PODEM AS ASSOCIAÇÕES MILITARES CONVOCAR MANIFESTAÇÕES?

 

 *António Bernardo Colaço

AOFA, ANS e APA - associações militares - tem existência legal ao abrigo das Leis Orgânicas nº 3/01 e nº 4/01 de 29 e 30 de Agosto respectivamente, precedidas que foram de um debate parlamentar conforme consta dos Diários da Assembleia de República (DAR)-1ªS-nº 78-04.05.01 a nº 105 de 18.07.01. A sua leitura impõe-se para entender o pensamento do legislador para evitar interpretações à margem da lei.

Aquando deste debate ficou desde logo assumida a regra da plena titularidade de direitos pelos militares e o quadro das restrições, como excepção (Deputado João Rebelo/CDS/PP). Ora, nos termos dos artigos 18º e 270º da Constituição uma restrição só vale se for expressa, em homenagem aos princípios de necessidade e proporcionalidade.

Assim se evita o arbítrio na interpretação. Ao longo do debate nunca foi suscitada qualquer questão quanto ao direito de convocar manifestações. Da lei aprovada, a regra quanto aos direitos consta do artigo 31º.1. e as restrições, dos artigos 31-A a 31-F.

O mínimo e o máximo que se pode pois dizer é que não existe a restrição de não poder convocar manifestações.

A existir tal restrição constaria do artigo 31º- C e não consta. Esta é a realidade legal actual que nenhum jurista, por mais professor universitário que seja poderá negar.

O associativismo sócio-profissional militar não é sindicalismo militar (António Vitorino/PS, e Carlos Encarnação/PSD-DAR-1ªS-31.07.97; João Rebelo/CDS/PP – DAR-1ªS-18.12.99; e João Amaral/PCP - DAR. - 1ªS - 04.05.01).

Não estando comprovado que o direito de convocar manifestações seja um direito exclusivamente sindical, cai por terra o sibilino argumento do não reconhecimento desse mesmo direito às associações militares.

Jamais constou que o associativismo militar tivesse contribuído par actos desresponsabilizantes, de instabilidade ou de desrespeito no âmbito da democracia institucional em que ainda pretendemos viver.

Não fosse assim, como entender a imediata desconvocação da manifestação, após a sentença de um tribunal? O acatamento às ordens na satisfação dos compromissos internacionais – Kosovo e outros? A da missão do Presidente da AOFA em Cabo Verde, em plena movimentação associativa?

É bom que se saiba que uma instituição não é coesa só pelo facto de existir. A coesão exige adesão aos seus objectivos.
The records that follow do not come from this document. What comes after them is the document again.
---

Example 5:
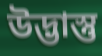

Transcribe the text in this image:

উদ্ভাস্তু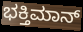
ಭಕ್ತಿಮಾನ್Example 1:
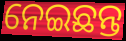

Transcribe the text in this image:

ନେଇଛନ୍ତ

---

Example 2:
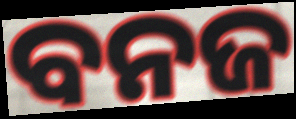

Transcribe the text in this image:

ବନଜ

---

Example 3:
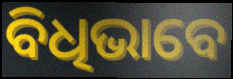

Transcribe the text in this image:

ବିଧିଭାବେ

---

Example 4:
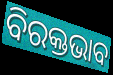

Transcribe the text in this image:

ବିରକ୍ତଭାବ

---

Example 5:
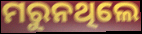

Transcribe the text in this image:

ମରୁନଥିଲେ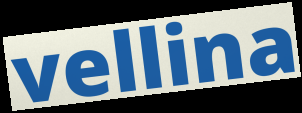
vellina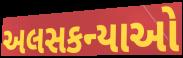
અલસકન્યાઓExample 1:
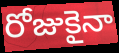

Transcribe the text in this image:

రోజుకైనా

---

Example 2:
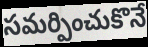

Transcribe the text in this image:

సమర్పించుకొనే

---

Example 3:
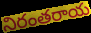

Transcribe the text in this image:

నిరంతరాయ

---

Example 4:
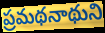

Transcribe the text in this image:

ప్రమథనాథుని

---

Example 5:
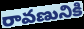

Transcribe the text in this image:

రావణునికి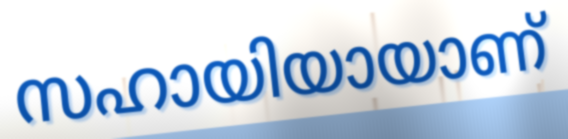
സഹായിയായാണ്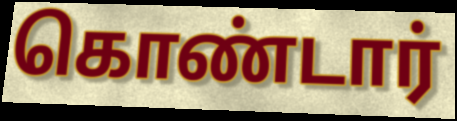
கொண்டார்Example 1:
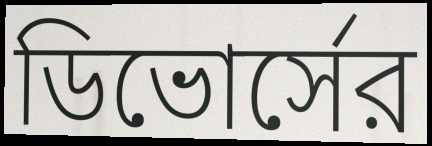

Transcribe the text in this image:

ডিভোর্সের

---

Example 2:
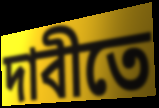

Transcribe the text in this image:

দাবীতে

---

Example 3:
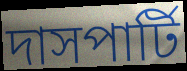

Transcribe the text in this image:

দাসপার্টি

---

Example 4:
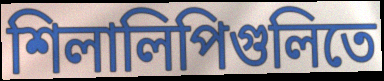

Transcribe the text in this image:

শিলালিপিগুলিতে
Isto é óbvio tratando-se de organismos fortemente hierarquizados como as FFAA onde a ordem e a disciplina não se discutem. Impõe-se que os seus elementos se sintam inseridos de corpo e alma e não apenas de corpo.
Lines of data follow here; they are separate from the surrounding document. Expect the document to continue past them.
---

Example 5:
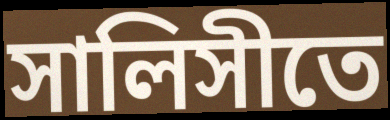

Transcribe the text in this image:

সালিসীতেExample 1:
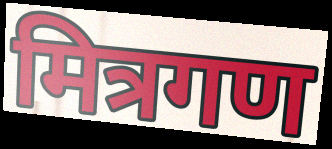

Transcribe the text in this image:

मित्रगण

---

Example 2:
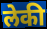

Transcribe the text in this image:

A coesão não se impõe, tem de ser sentida e vivida. Para que isto aconteça as pessoas que compõem a instituição tem de ter a noção do seu estatuto através da apreciação crítica quanto à forma e condições de trabalho e a vivência social e profissional, já que a lógica vocacional tem de co-existir com a vertente profissional. É este precisamente o papel de uma associação sócio-profissional.

Em democracia não se exige que todos sejam associados. O importante é o direito de escolha. Nesta medida uma associação só pode contribuir para a coesão pelo entendimento e capacidade de diálogo eficiente. Esta é uma realidade sociológica até hoje não desmentida.

Só temos a ganhar com militares fruindo de plena cidadania democrático-constitucional.